A phase field model was established to simulate the grain growth of Al₂O₃-based composite ceramic tool materials containing second phase nanoparticles and pores. The free energy parameters of the model are directly related to the surface and grain boundary energies of Al₂O₃ such that the grain growth process can be quantitatively analysed. The model was used to investigate the effects of the volume fraction and size of second phase particles on grain growth in Al₂O₃ with a certain initial pore volume fraction. Findings show that pores and second phase particles jointly hinder grain growth. When the radii of second phase nanoparticles are the same, as the number of particles increase, most of the grain boundaries occur as straight lines in the microstructure, and grain size decreases. It is beneficial to obtain fine and uniform microstructure. However, when the particles content reaches a certain level, the second phase particles tend to agglomerate at the grain boundary of matrix grains, which will result in a decrease in the properties of nanocomposite ceramic tool materials.
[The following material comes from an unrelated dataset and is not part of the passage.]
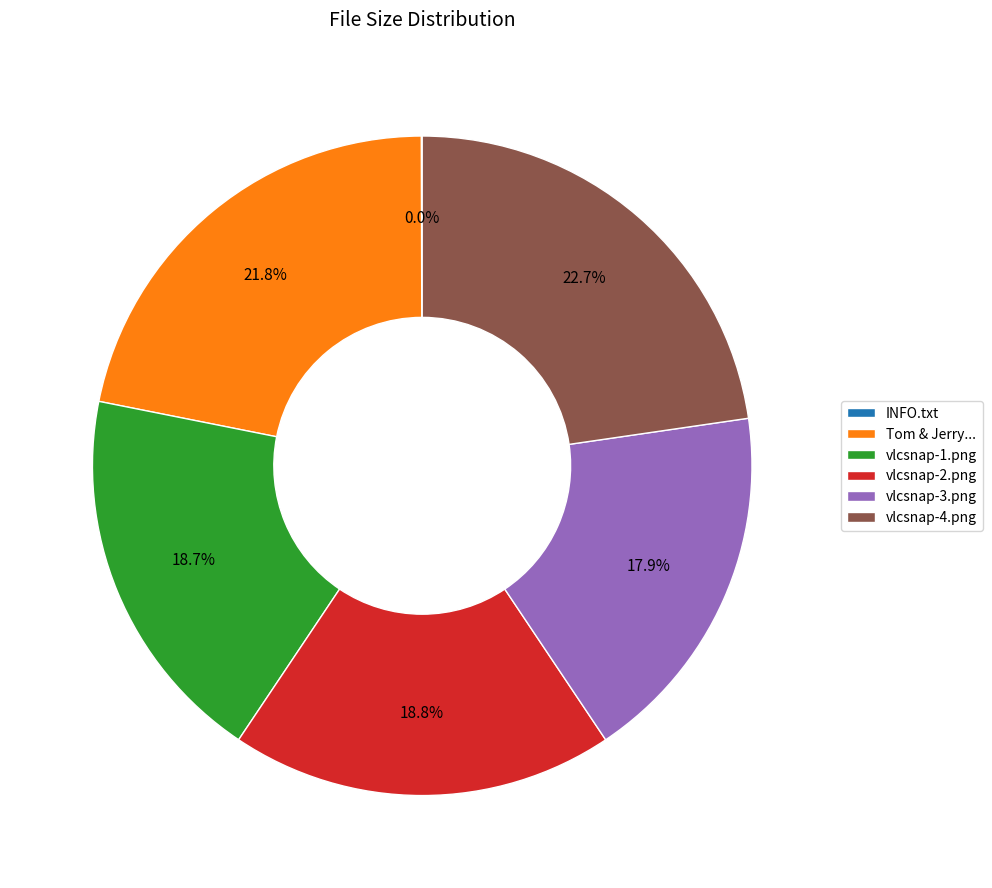

What is the ratio of the value at vlcsnap-1.png to the value at vlcsnap-2.png?

1.0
Thestudyalsofoundthat, at a constant volume fraction of particles, with the decrease of particle radius, the grain size decreases. When the second phase particle size is reduced to 50 nm, relatively more intragranular microstructure was observed, which is considered to be the main reason for increasing the toughness of nano composite ceramic tool materials. Through analyzing the simulation results, the optimal combination of the content and size of the second phase particles can provide theoretical guidance for Al₂O₃ nano composite ceramic tool materials design and preparation.
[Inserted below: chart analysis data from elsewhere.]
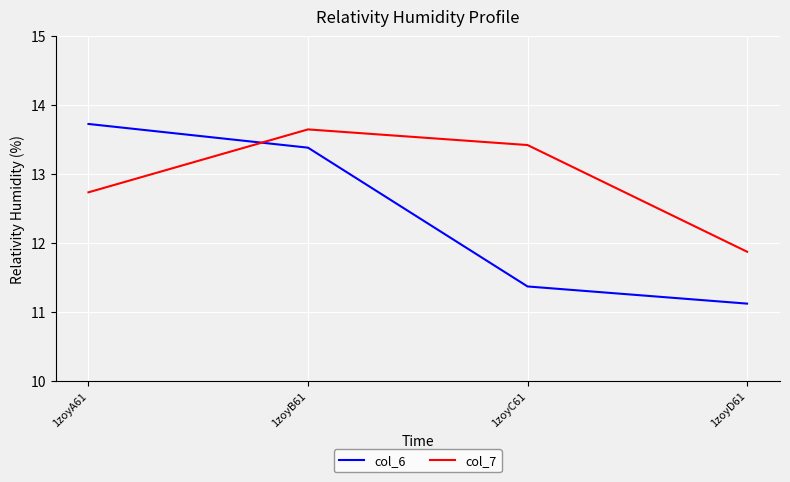

Rank the categories by col_7 value from lowest to highest.

1zoyD61, 1zoyA61, 1zoyC61, 1zoyB61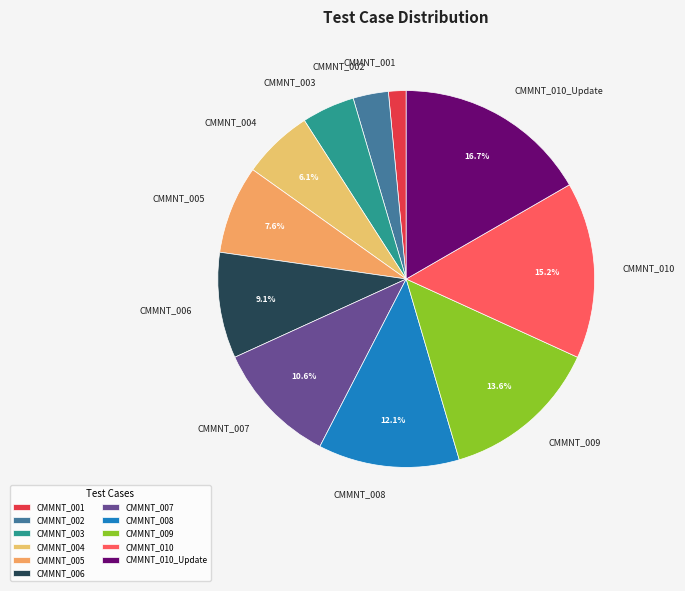

To the nearest percent, what is the combined percentage of CMMNT_003 and CMMNT_005?

12%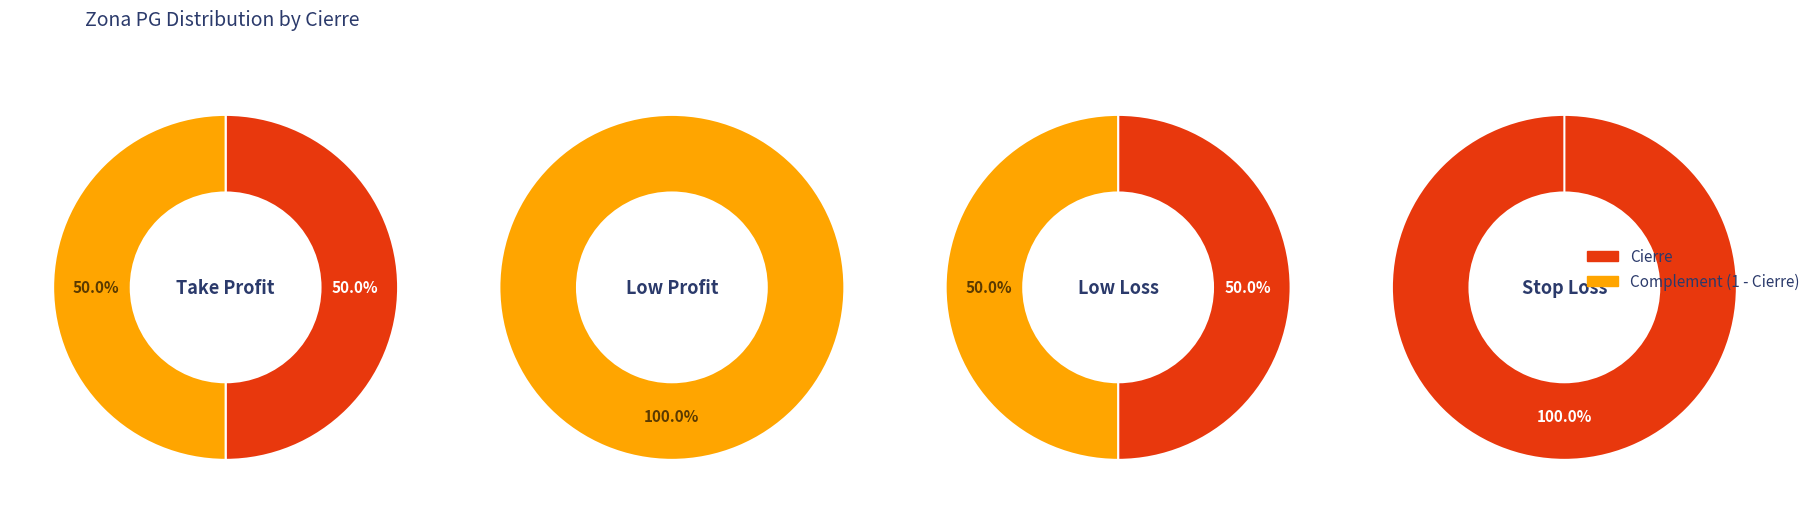

Is Low Profit the majority of the pie?

No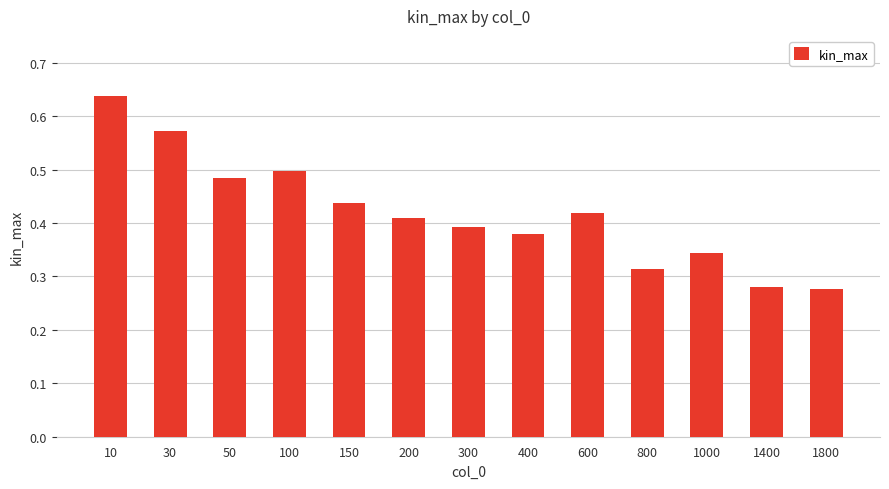

Which has a higher value, 50 or 30?

30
建立了相场模型来模拟包含第二相纳米粒子和孔的Al ₂ O ₃基复合陶瓷工具材料的晶粒长大。该模型的自由能参数直接与Al ₂ O ₃的表面能和晶界能有关，因此可以定量分析晶粒的生长过程。该模型用于研究第二相颗粒的体积分数和大小对Al ₂ O _3中晶粒生长的影响。具有一定的初始孔体积分数。研究结果表明，孔隙和第二相颗粒共同阻碍了晶粒的生长。当第二相纳米颗粒的半径相同时，随着颗粒数量的增加，大多数晶粒边界在微观结构中以直线出现，并且晶粒尺寸减小。获得精细且均匀的微观结构是有益的。然而，当颗粒含量达到一定水平时，第二相颗粒倾向于在基体颗粒的晶界处附聚，这将导致纳米复合陶瓷工具材料的性能下降。研究还发现，在颗粒的体积分数恒定的情况下，随着颗粒半径的减小，晶粒尺寸减小。当第二相粒径减小到50 nm时，观察到相对更多的晶粒内微观结构，这被认为是增加纳米复合陶瓷工具材料韧性的主要原因。通过对模拟结果的分析，第二相颗粒的含量和尺寸的最佳组合可以为铝提供理论指导。₂ O ₃纳米复合陶瓷刀具材料的设计与制备。